9 years ago, when
alumnae met at “our Camp Glen” to celebrate its 50th anniversary, we
constructed a labyrinth in the woods behind the Council File and set in it many
stones memorializing loved ones. I hope there will be one there for me someday,
as a consider it’s location a unique and timeless place of peace and serenity,
resonant of ancient native peoples celebrated by the American Indian lore of
Camp Fire. This year, when some of us came to clean up the labryrinth, which
badly needed it, I realized that at my age, I may not be able to physically
make it back to the labyrinth’s location in 20 years. And it is such a
privilege to go there now, clean and maintain it, and remember the wonderful
friendships memorialized there that I want to share the experience with others
so this tradition may continue into the future. Thus the Camp Glen Labyrinth
Keepers Society was born.
What does it mean
to be a member of the society? It could mean donating funds for scholarships
for campers. Or it could mean remembering camp friends or supporters with
carved stones to add to the labyrinth. Publishing the lyrics to beloved camp
songs on Facebook like Emily Blide (name) does. Painting the Council Fiire
birds like Jill Chatelain (Kinn) and her husband Clete have been doing. Or what
Laurie McGregor (Connor) and I, Roberta (Birdie) Stober, and others did this
year: drive to Camp Glen on a beautiful fall day with work gloves, rakes, and
gas-powered leaf blowers to clean up the site. When Laurie and I were high
school CITs (Counselors in Training) we lashed sticks together near our tents
to make tables and were so surprised when they weren’t there the following
summer. It was amazing we could still find the labyrinth after 9 years of
winters, springs, summers, and fall without maintenance.
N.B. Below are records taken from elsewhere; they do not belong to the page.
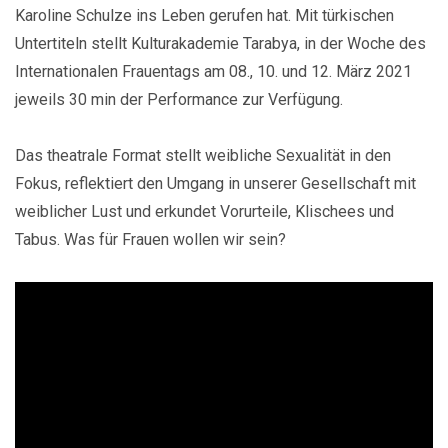
Karoline Schulze ins Leben gerufen hat. Mit türkischen
Untertiteln stellt Kulturakademie Tarabya, in der Woche des
Internationalen Frauentags am 08., 10. und 12. März 2021
jeweils 30 min der Performance zur Verfügung.
Das theatrale Format stellt weibliche Sexualität in den
Fokus, reflektiert den Umgang in unserer Gesellschaft mit
weiblicher Lust und erkundet Vorurteile, Klischees und
Tabus. Was für Frauen wollen wir sein?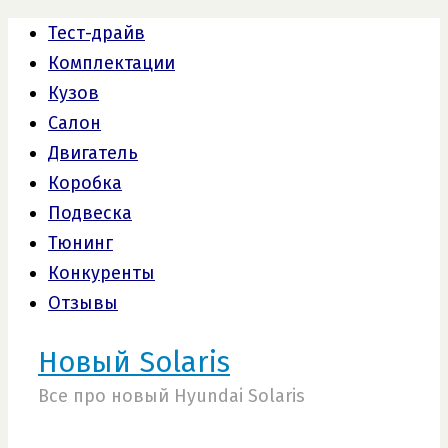
Тест-драйв
Комплектации
Кузов
Салон
Двигатель
Коробка
Подвеска
Тюнинг
Конкуренты
Отзывы
Новый Solaris
Все про новый Hyundai Solaris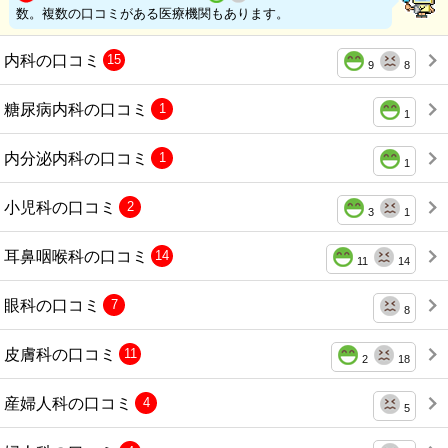
数。複数の口コミがある医療機関もあります。
内科の口コミ
15
9
8
糖尿病内科の口コミ
1
1
内分泌内科の口コミ
1
1
小児科の口コミ
2
3
1
耳鼻咽喉科の口コミ
14
11
14
眼科の口コミ
7
8
皮膚科の口コミ
11
2
18
産婦人科の口コミ
4
5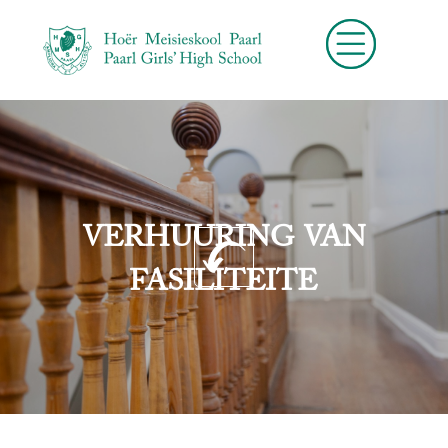
VERHUURING VAN
FASILITEITE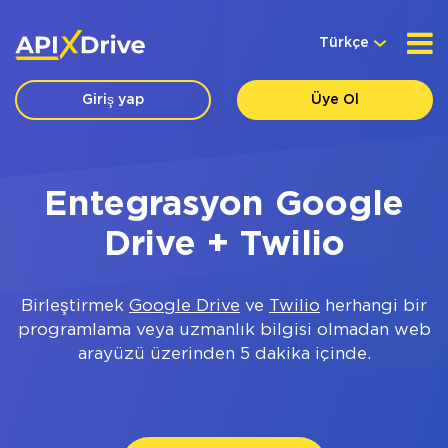
Türkçe
Giriş yap
Üye Ol
Entegrasyon Google
Drive + Twilio
Birleştirmek
Google Drive
ve
Twilio
herhangi bir
programlama veya uzmanlık bilgisi olmadan web
arayüzü üzerinden 5 dakika içinde.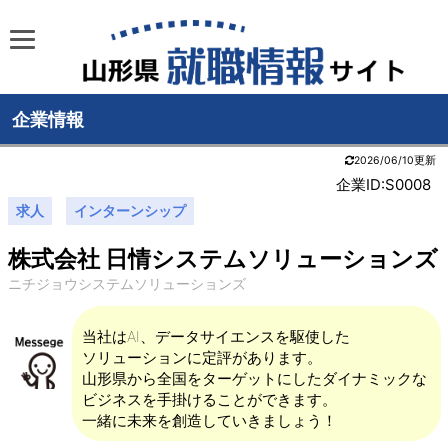
企業情報
2026/06/10更新
企業ID:S0008
求人
インターンシップ
株式会社 日情システムソリューションズ
ニチジョウシステムソリューションズ
当社はAI、データサイエンスを駆使した
ソリューションに定評があります。
山形県から全国をターゲットにしたダイナミックな
ビジネスを手掛けることができます。
一緒に未来を創造していきましょう！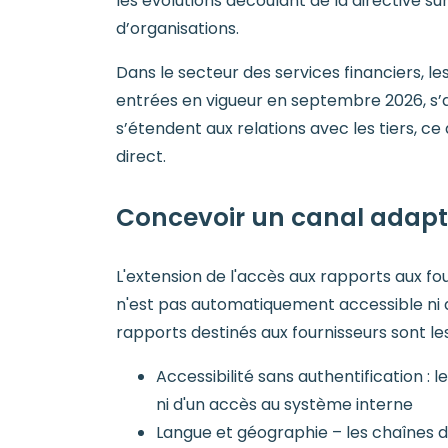
les évolutions découlant de la directive su
d’organisations.
Dans le secteur des services financiers, l
entrées en vigueur en septembre 2026, s’a
s’étendent aux relations avec les tiers, c
direct.
Concevoir un canal adapt
L'extension de l'accès aux rapports aux f
n'est pas automatiquement accessible ni a
rapports destinés aux fournisseurs sont les
Accessibilité sans authentification : 
ni d'un accès au système interne
Langue et géographie – les chaînes d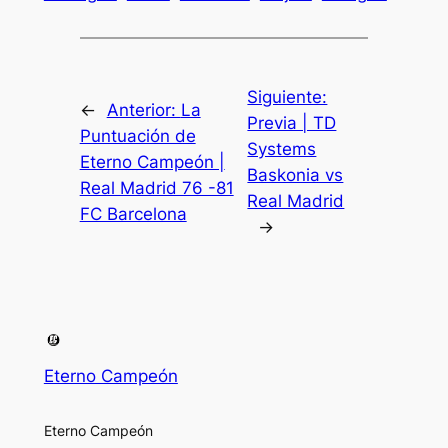
Siguiente:
←
Anterior:
La
Previa | TD
Puntuación de
Systems
Eterno Campeón |
Baskonia vs
Real Madrid 76 -81
Real Madrid
FC Barcelona
→
Eterno Campeón
Eterno Campeón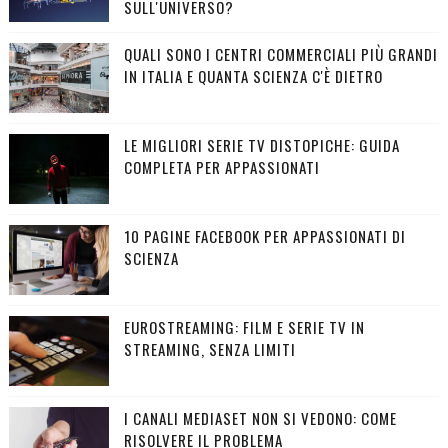
SULL'UNIVERSO?
QUALI SONO I CENTRI COMMERCIALI PIÙ GRANDI
IN ITALIA E QUANTA SCIENZA C'È DIETRO
LE MIGLIORI SERIE TV DISTOPICHE: GUIDA
COMPLETA PER APPASSIONATI
10 PAGINE FACEBOOK PER APPASSIONATI DI
SCIENZA
EUROSTREAMING: FILM E SERIE TV IN
STREAMING, SENZA LIMITI
I CANALI MEDIASET NON SI VEDONO: COME
RISOLVERE IL PROBLEMA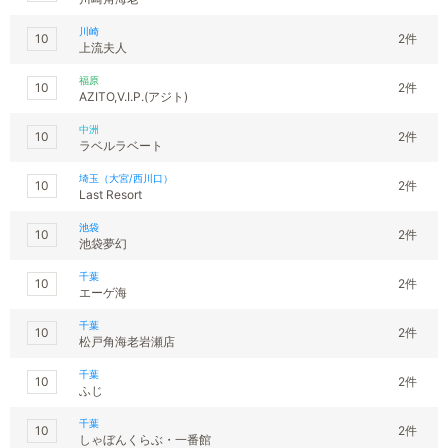
川崎
10
2件
上流夫人
福原
10
2件
AZITO,V.I.P.(アジト)
中洲
10
2件
ラベルラベート
埼玉（大宮/西川口）
10
2件
Last Resort
池袋
10
2件
池袋夢幻
千葉
10
2件
エーゲ海
千葉
10
2件
松戸角海老岩瀬店
千葉
10
2件
ふじ
千葉
10
2件
しゃぼんくらぶ・一番館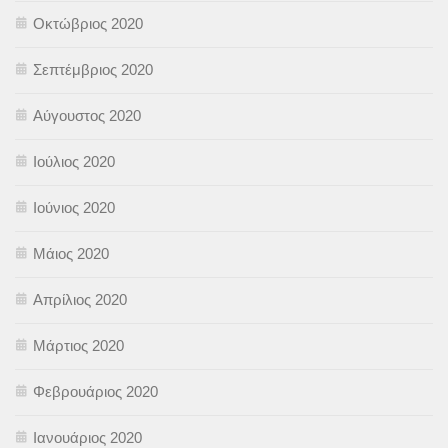
Οκτώβριος 2020
Σεπτέμβριος 2020
Αύγουστος 2020
Ιούλιος 2020
Ιούνιος 2020
Μάιος 2020
Απρίλιος 2020
Μάρτιος 2020
Φεβρουάριος 2020
Ιανουάριος 2020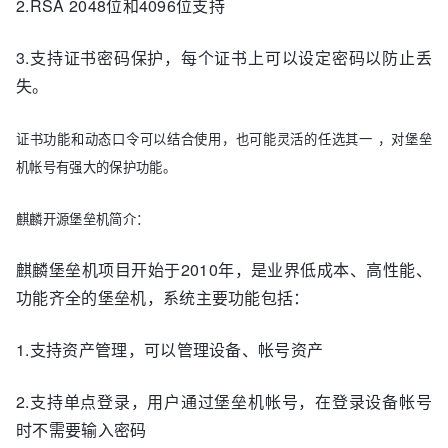
2.RSA 2048位和4096位支持
3.支持证书密码保护，每个证书上可以设定密码以防止丢
失。
证书功能和动态口令可以结合使用，也可能灵活的任选其一 ，对堡垒
机帐号有强大的保护功能。
麒麟开源堡垒机简介：
麒麟堡垒机项目开始于2010年，是业界低成本、高性能、
功能齐全的堡垒机，系统主要功能包括：
1.支持资产管理，可以管理设备、帐号资产
2.支持单点登录，用户通过堡垒机帐号，在登录设备帐号
时不需要输入密码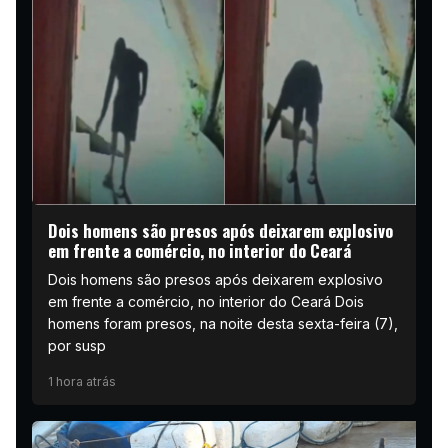
Dois homens são presos após deixarem explosivo
em frente a comércio, no interior do Ceará
Dois homens são presos após deixarem explosivo
em frente a comércio, no interior do Ceará Dois
homens foram presos, na noite desta sexta-feira (7),
por susp
1 hora atrás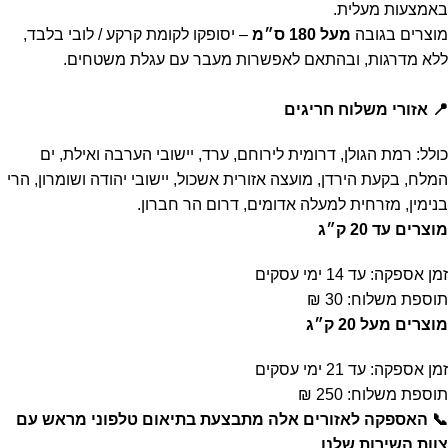
באמצעות מעלית.
מוצרים בגובה
מעל 180 ס״מ
– יסופקו לקומת קרקע / לובי בלבד,
ללא מדרגות, ובהתאם לאפשרות מעבר עם עגלת משטחים.
📍 אזורי משלוח חריגים
כולל: רמת הגולן, דרומית לירוחם, ערד, יישובי הערבה ואילת, ים
המלח, בקעת הירדן, מועצה אזורית אשכול, יישובי יהודה ושומרון, הרי
בנימין, מזרחית למעלה אדומים, דרום הר חברון.
מוצרים עד 20 ק״ג
זמן אספקה: עד 14 ימי עסקים
תוספת משלוח: 30 ₪
מוצרים מעל 20 ק״ג
זמן אספקה: עד 21 ימי עסקים
תוספת משלוח: 250 ₪
📞 האספקה לאזורים אלה מתבצעת בתיאום טלפוני מראש עם
צוות השירות שלנו.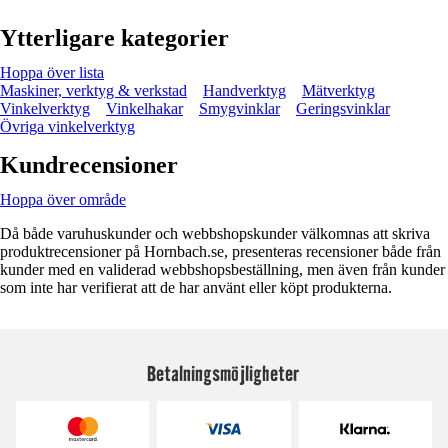
Ytterligare kategorier
Hoppa över lista
Maskiner, verktyg & verkstad
Handverktyg
Mätverktyg
Vinkelverktyg
Vinkelhakar
Smygvinklar
Geringsvinklar
Övriga vinkelverktyg
Kundrecensioner
Hoppa över område
Då både varuhuskunder och webbshopskunder välkomnas att skriva
produktrecensioner på Hornbach.se, presenteras recensioner både från
kunder med en validerad webbshopsbeställning, men även från kunder
som inte har verifierat att de har använt eller köpt produkterna.
Betalningsmöjligheter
Thank goodness it was
still there, waiting for our tender, loving care. But if we’d waited a few
years more, we might not even have been able to find it! More about that in a
minute…
Camp is both a
place and a mindset. I recognized that when my friend and fellow camper Suellen
Brandman (Haggerty) gave me Michael Eisner’s book, Camp, as a gift. Read it and
you’ll know what I mean. Speaking of books, my 50-year old Book of the Camp
Fire Girls means more to me every year I live, revealing things I overlooked
when I was younger.
Mrs. O.D. Donnell
(Glenna) of Findlay, Ohio contributed the site on which Camp Glen is located to
the NO-WE-OH Council of Camp Fire Girls and it celebrated its first camping
season in 1959 with buildings like the health and meadow cabins, the NO-WE-OH
Lodge and the Director’s Cabin. The swimming pool and “Tent City” were added in
1960, the footbridge and Caretaker’s House in 1961, the Equipment Building and
5th Grade Cabins in 1962 and the Council Fire in 1963. Laurie McGregor (now
Connor) and I were Bluebirds spending our first week away from our families in
Cabin 1 that year. Then and during my 10 years as a camper, the Council
Fire was a sacred place used only on Friday nights before leaving camp Saturday
morning – you didn’t go there any other time.
In 2009, alumnae built
the labyrinth directly behind the firebird, walk behind it until you reach a
rise surrounded by ravine. How many 8 year olds know what a ravine is? Camp
Glenners do.
The day the
Labyrinth Keepers Society was born? Not really sure. Could have been at that 50th
anniversary reunion in 2009. Maybe at a Camp Glen work day when the Conine
sisters wore their original vests and read the Wood Gatherer’s Desire. Or when
former campers showed me their American Indian names sewed onto their blue
vests and remembered what they meant. It was eerie how well they described the
middle-aged women I saw in front of me and I’m sad I don’t remember mine.
But I think the
day the Society was finally born was September 30, 2017.